How to complete this task — The entries below contain a stretch that opens with the line containing "thumb ip: (224, 152)" and closes with the line containing "pinky dip: (95, 157)"; set down that stretch exactly, both ends included, and nothing else.

********

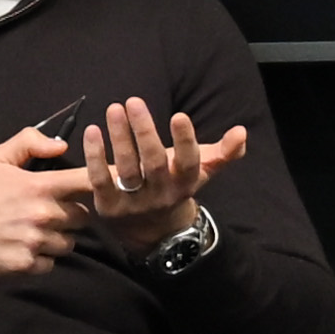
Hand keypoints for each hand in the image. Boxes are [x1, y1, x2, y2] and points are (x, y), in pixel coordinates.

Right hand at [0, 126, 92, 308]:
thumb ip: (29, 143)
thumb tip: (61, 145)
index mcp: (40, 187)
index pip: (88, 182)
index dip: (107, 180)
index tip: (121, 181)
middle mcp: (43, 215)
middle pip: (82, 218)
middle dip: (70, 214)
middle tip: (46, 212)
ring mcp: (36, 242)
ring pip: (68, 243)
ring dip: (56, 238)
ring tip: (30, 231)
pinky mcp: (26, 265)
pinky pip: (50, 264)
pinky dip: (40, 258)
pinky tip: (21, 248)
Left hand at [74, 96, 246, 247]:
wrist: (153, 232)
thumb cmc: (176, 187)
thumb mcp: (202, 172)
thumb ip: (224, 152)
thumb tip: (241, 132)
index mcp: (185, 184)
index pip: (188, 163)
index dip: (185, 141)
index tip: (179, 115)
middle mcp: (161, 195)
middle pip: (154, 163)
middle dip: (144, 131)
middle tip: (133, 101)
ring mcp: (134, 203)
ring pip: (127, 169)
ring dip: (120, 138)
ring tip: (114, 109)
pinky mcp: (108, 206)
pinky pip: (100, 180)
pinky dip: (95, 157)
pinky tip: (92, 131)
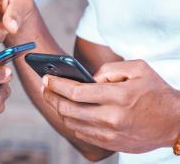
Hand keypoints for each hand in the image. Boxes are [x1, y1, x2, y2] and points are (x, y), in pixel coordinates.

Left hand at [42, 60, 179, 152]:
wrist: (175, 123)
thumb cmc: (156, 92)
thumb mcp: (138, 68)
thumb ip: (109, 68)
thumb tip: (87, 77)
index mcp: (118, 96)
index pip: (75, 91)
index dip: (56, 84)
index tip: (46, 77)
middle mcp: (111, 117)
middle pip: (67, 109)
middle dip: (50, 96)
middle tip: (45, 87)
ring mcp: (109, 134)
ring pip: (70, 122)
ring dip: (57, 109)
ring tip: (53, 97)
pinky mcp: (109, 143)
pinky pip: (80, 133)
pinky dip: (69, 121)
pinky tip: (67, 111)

********

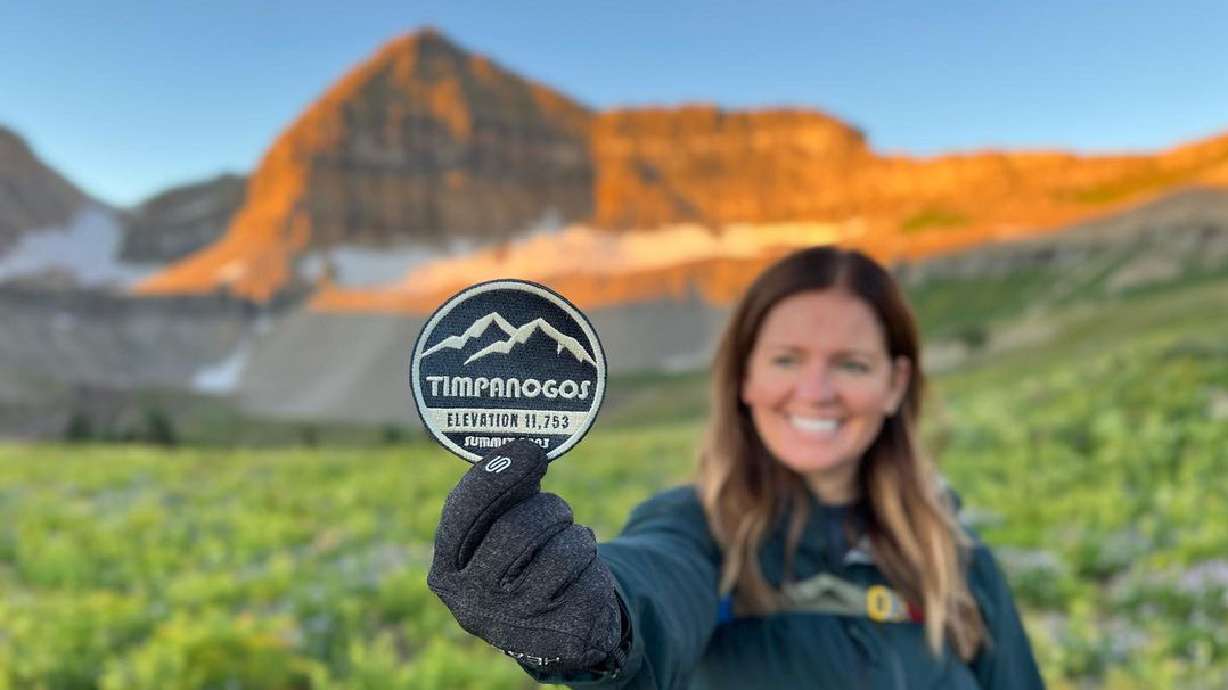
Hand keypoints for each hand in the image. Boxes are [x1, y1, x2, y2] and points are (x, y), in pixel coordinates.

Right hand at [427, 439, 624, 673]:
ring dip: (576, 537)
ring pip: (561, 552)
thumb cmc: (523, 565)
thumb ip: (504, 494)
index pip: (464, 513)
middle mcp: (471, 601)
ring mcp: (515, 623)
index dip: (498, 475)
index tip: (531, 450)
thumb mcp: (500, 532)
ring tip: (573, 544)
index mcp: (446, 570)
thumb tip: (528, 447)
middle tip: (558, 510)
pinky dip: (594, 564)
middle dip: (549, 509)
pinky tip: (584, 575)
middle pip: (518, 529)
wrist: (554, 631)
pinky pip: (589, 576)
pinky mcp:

********

Solution for this problem —
thumb ip: (224, 152)
thumb tip: (241, 132)
index mcp: (185, 184)
index pip: (188, 163)
index dip: (185, 141)
index tip: (179, 115)
middle mcp: (161, 195)
middle pip: (154, 163)
middle dip: (144, 131)
middle tip: (133, 101)
ring mcp: (134, 203)
ring pip: (127, 169)
ring dip: (120, 138)
ring tip: (114, 109)
pinky mcp: (108, 206)
pinky pip: (100, 180)
pinky dip: (95, 157)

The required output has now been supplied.